**The problem:** From the data that follows, copy every line holding the string "linejoin".

(Records shown begins)

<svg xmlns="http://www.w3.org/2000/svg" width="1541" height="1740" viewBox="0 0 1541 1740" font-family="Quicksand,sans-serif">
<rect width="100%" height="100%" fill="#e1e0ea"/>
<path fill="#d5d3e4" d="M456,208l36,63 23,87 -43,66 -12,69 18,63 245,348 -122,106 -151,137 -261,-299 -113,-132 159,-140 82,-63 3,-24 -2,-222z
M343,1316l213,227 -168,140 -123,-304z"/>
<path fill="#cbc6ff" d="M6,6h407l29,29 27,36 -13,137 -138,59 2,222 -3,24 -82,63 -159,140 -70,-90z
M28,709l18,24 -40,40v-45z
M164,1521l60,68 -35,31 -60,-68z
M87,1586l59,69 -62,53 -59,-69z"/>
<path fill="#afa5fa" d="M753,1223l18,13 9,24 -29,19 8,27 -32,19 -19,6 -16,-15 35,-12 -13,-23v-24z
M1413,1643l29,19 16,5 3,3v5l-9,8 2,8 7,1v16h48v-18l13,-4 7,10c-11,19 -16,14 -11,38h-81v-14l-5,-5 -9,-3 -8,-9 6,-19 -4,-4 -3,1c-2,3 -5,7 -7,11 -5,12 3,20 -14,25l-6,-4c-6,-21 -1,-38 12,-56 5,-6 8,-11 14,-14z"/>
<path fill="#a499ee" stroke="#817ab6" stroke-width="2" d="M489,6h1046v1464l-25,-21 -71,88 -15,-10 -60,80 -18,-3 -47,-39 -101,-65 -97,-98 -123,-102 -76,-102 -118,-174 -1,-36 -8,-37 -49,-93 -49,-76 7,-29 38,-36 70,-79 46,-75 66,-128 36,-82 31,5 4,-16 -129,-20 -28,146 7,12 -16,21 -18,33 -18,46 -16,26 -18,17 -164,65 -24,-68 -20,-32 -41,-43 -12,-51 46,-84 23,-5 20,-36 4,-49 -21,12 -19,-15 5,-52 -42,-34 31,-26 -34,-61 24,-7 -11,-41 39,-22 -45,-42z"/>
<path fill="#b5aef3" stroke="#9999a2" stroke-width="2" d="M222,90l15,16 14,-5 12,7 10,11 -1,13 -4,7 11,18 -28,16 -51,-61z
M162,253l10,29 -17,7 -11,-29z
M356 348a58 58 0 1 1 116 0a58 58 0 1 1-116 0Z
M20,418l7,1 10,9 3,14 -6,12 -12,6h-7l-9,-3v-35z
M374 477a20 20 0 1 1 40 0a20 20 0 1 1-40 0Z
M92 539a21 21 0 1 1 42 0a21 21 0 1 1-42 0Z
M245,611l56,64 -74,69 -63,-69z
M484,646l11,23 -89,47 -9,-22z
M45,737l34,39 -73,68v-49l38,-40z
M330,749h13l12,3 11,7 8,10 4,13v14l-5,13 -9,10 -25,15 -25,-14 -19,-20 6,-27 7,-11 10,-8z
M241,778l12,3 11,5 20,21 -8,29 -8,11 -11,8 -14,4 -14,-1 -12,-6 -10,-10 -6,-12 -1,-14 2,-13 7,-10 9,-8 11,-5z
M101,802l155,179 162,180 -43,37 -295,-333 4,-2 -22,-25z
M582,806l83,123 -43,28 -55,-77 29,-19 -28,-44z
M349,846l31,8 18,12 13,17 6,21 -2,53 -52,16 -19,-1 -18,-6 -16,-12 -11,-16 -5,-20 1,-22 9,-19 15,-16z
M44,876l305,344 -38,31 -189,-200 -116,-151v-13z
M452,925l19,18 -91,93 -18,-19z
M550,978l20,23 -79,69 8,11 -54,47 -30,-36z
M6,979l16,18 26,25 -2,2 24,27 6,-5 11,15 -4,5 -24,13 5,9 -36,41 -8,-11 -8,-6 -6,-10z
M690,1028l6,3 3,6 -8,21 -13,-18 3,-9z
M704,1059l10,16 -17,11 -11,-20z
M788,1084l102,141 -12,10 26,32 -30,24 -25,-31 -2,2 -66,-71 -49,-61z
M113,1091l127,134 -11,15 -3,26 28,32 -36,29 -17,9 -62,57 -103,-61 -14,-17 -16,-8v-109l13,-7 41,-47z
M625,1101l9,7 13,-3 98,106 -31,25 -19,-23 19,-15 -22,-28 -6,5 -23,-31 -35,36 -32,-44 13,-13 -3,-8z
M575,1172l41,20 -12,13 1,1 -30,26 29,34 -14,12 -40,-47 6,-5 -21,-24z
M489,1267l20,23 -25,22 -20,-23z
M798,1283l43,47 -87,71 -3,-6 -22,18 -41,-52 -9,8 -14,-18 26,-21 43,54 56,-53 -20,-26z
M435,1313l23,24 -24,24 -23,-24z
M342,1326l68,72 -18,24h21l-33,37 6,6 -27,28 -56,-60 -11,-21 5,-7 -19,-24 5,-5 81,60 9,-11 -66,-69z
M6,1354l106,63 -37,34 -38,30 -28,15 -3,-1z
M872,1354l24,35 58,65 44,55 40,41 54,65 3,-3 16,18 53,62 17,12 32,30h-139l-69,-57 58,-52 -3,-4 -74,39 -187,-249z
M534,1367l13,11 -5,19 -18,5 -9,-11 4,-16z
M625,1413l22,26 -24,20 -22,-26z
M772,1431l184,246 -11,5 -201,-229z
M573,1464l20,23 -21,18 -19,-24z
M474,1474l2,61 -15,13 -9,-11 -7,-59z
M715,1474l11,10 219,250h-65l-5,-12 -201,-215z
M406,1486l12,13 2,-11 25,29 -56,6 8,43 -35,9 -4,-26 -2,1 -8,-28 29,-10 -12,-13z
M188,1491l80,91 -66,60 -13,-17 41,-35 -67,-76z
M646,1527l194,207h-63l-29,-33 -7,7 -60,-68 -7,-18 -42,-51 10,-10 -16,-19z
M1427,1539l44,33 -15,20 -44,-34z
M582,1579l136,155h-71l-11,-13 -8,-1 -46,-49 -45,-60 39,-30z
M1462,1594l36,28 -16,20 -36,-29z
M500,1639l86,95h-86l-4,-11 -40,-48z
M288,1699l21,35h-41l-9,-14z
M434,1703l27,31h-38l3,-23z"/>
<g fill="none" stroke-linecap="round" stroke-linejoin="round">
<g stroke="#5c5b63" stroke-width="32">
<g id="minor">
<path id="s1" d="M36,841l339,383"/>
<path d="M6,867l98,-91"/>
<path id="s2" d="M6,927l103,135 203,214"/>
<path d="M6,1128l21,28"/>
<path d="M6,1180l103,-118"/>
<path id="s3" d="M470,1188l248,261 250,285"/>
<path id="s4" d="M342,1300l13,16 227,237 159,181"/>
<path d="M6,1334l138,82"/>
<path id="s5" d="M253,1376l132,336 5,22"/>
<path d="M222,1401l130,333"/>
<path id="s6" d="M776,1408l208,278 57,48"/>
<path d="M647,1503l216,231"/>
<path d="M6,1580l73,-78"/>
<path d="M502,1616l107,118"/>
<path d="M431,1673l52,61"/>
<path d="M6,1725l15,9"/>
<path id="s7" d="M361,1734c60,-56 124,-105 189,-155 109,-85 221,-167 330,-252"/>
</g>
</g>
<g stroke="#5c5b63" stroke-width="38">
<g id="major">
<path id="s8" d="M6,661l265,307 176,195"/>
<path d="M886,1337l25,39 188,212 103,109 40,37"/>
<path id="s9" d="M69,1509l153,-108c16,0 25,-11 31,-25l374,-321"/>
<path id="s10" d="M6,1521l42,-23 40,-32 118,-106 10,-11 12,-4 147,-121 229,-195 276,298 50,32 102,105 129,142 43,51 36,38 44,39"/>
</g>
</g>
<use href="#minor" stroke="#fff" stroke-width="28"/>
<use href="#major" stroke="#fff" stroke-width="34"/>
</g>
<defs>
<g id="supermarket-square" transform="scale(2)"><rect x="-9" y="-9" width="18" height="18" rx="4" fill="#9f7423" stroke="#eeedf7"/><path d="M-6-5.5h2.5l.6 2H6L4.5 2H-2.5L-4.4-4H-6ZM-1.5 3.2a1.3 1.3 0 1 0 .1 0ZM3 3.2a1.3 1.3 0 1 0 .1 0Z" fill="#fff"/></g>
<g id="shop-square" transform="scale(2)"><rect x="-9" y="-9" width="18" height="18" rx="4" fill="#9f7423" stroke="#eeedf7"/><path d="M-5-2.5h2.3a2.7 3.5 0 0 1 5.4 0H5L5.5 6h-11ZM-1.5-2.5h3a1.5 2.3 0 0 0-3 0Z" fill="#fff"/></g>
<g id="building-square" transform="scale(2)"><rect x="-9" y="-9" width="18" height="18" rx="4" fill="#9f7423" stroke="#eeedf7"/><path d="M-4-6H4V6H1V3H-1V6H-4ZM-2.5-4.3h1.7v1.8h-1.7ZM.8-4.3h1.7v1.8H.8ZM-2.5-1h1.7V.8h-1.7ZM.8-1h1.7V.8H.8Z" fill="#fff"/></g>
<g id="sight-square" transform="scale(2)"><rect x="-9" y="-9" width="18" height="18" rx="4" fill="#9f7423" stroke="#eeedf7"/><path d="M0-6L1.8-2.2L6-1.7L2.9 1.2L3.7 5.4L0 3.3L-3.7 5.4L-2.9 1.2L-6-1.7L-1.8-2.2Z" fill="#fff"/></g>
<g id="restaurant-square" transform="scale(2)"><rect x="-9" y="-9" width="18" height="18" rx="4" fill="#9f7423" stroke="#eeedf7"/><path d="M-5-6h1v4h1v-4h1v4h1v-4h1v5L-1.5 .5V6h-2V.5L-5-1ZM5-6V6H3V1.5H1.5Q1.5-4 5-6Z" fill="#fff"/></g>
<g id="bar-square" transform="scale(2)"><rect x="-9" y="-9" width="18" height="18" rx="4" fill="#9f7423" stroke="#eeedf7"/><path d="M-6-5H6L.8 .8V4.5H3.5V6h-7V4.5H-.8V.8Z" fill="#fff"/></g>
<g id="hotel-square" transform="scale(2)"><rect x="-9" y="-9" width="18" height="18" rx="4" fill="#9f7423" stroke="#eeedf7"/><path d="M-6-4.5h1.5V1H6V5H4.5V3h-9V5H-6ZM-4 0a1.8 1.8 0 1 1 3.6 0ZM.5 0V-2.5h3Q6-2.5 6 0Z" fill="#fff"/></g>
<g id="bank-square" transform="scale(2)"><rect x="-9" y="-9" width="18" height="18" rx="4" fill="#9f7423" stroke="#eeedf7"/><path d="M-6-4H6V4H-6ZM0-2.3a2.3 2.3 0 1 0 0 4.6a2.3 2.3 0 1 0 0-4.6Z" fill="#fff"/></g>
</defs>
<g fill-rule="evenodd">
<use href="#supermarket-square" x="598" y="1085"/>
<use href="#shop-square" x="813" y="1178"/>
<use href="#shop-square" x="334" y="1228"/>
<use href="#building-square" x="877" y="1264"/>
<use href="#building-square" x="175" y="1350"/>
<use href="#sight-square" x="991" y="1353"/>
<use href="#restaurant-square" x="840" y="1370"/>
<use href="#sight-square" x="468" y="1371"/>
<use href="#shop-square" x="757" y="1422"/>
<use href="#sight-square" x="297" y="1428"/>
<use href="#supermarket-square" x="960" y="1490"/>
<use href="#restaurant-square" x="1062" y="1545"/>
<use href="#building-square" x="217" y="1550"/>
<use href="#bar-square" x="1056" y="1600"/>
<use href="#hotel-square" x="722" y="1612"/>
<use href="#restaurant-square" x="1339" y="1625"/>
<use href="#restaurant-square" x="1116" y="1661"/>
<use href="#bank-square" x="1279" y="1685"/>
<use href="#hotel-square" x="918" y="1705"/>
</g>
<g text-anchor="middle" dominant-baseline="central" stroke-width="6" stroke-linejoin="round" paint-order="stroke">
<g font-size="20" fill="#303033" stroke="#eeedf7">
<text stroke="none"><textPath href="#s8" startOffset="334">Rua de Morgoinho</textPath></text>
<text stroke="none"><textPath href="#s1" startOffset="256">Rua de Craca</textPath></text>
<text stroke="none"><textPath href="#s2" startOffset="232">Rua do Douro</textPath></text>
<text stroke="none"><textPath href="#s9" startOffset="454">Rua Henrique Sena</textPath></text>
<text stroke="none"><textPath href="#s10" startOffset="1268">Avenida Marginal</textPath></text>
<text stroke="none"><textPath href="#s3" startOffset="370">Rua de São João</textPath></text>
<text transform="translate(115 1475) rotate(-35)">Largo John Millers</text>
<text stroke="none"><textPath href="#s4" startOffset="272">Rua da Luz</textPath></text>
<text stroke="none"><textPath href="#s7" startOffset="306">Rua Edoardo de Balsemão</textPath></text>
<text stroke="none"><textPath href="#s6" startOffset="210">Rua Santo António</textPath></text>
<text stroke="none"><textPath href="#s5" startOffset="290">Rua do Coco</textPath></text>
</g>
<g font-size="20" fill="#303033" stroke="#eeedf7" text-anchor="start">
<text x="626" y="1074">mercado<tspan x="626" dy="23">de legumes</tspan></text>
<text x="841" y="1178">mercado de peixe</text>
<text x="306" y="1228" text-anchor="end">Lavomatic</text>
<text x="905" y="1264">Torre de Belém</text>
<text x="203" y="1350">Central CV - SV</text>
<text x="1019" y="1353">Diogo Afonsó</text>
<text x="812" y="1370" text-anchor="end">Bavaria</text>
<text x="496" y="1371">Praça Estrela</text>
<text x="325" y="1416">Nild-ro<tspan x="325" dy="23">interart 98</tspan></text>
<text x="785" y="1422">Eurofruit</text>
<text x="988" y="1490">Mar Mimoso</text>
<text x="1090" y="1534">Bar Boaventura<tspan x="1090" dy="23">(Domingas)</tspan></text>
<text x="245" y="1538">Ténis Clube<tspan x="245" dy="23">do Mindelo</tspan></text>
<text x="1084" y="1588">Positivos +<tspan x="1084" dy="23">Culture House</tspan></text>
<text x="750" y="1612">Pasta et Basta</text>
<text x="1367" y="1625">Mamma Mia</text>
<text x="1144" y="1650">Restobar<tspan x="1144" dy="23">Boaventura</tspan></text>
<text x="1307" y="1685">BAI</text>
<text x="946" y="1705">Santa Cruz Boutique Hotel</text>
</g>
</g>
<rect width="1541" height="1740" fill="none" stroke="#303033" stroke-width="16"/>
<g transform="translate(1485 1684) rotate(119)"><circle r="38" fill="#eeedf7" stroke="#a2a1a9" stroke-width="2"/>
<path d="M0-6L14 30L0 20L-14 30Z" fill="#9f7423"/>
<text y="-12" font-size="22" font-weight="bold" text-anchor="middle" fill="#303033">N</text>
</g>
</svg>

(Records shown ends)

**Answer for the task:**
<g fill="none" stroke-linecap="round" stroke-linejoin="round">
<g text-anchor="middle" dominant-baseline="central" stroke-width="6" stroke-linejoin="round" paint-order="stroke">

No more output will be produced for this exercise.